== Supplied text
# Virtual Mailbox for Canada



## clintonskakun (Oct 17, 2012)

Hi all, I'm new to these forums.

I need some info on finding a service to forward my Candian mail to. I've seen a few services that scan your mail but they're in the US.

My questions are: Is there a service any of you know of in Canada that will scan my mail so I can view it online? I assume having it sent to an address in Mexico can take a long time and often times mail gets lost on the way.

I really need a mailing service because lots of my mail is still going to old adresses and I need control over that.


----------



## Belizegirl (Oct 21, 2010)

epost.ca for most things, so you can have paperless bills. In addition, there are/were places in Canada where you can get a P.O. Box where they will send your mail to you from your P.O. Box to another address.


----------



## clintonskakun (Oct 17, 2012)

Belizegirl said:


> epost.ca for most things, so you can have paperless bills. In addition, there are/were places in Canada where you can get a P.O. Box where they will send your mail to you from your P.O. Box to another address.


Thanks for the reply. 

epost looks good and it's a Canada Post product. From the look of things I can't rent mailboxes from them. So it looks like I have to find an additional service to take care of that. I've sent an email to a Calgary service asking them about this.


----------
====
== Provided data
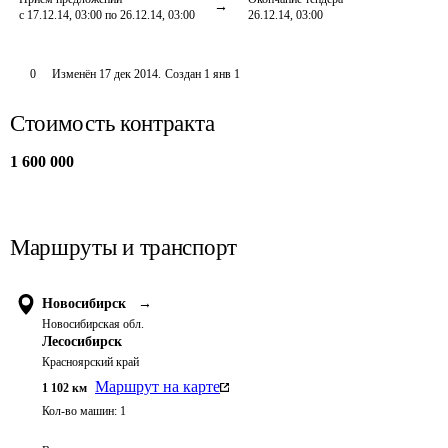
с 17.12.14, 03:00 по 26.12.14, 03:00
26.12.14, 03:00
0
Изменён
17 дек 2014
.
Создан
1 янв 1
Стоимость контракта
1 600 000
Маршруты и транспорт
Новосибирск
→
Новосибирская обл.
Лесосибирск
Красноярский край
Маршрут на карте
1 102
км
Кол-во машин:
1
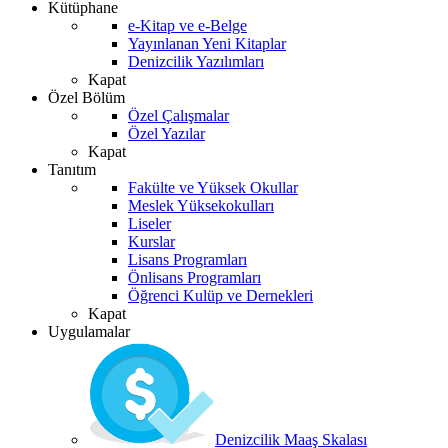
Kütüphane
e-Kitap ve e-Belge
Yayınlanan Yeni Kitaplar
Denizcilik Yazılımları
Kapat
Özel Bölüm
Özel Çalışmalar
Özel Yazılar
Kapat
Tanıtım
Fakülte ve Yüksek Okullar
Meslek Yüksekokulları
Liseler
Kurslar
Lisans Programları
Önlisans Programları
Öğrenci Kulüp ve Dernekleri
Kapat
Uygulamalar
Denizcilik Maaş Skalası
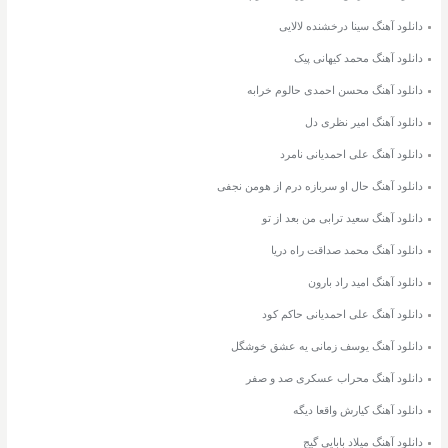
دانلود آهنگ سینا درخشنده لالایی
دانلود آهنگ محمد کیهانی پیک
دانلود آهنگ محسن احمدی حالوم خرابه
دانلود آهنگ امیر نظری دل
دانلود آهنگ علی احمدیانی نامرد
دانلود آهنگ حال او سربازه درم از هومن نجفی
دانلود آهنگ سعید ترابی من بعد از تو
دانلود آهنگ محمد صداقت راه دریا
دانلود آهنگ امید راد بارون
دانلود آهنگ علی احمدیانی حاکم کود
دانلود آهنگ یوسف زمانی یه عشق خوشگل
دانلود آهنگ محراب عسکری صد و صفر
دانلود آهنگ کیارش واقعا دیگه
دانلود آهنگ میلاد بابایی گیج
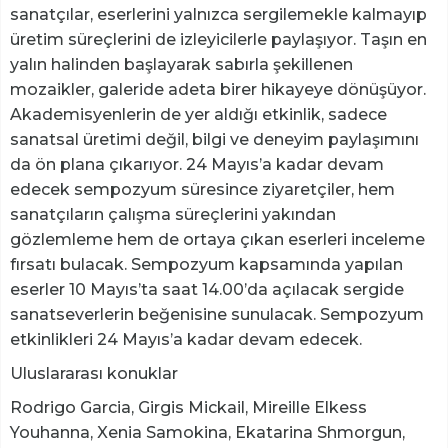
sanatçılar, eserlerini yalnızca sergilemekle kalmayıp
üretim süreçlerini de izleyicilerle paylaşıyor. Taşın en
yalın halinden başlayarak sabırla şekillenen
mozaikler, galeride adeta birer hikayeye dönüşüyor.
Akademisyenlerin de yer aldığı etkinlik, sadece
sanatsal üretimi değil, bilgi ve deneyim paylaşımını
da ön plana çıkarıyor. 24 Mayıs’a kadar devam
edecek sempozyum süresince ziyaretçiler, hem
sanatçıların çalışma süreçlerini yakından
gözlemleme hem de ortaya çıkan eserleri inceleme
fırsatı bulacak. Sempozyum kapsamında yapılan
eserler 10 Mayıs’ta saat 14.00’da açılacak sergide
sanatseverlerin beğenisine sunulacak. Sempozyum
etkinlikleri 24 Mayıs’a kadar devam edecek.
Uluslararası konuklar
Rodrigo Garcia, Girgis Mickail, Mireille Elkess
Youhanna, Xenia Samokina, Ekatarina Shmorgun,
====
Work to complete:
[A] Write out again the passage of the virtual mailbox thread from "I need some" up to and including "(Oct 21, 2010)".
[B] Transcribe the lines in the entries from the line with "دانلود آهنگ سینا درخشنده لالایی" up to and including the line with "دانلود آهنگ میلاد بابایی گیج".
The forum thread and the entries come from unrelated sources.

List of solutions:
[A]
I need some info on finding a service to forward my Candian mail to. I've seen a few services that scan your mail but they're in the US.

My questions are: Is there a service any of you know of in Canada that will scan my mail so I can view it online? I assume having it sent to an address in Mexico can take a long time and often times mail gets lost on the way.

I really need a mailing service because lots of my mail is still going to old adresses and I need control over that.


----------



## Belizegirl (Oct 21, 2010)

[B]
دانلود آهنگ سینا درخشنده لالایی
دانلود آهنگ محمد کیهانی پیک
دانلود آهنگ محسن احمدی حالوم خرابه
دانلود آهنگ امیر نظری دل
دانلود آهنگ علی احمدیانی نامرد
دانلود آهنگ حال او سربازه درم از هومن نجفی
دانلود آهنگ سعید ترابی من بعد از تو
دانلود آهنگ محمد صداقت راه دریا
دانلود آهنگ امید راد بارون
دانلود آهنگ علی احمدیانی حاکم کود
دانلود آهنگ یوسف زمانی یه عشق خوشگل
دانلود آهنگ محراب عسکری صد و صفر
دانلود آهنگ کیارش واقعا دیگه
دانلود آهنگ میلاد بابایی گیج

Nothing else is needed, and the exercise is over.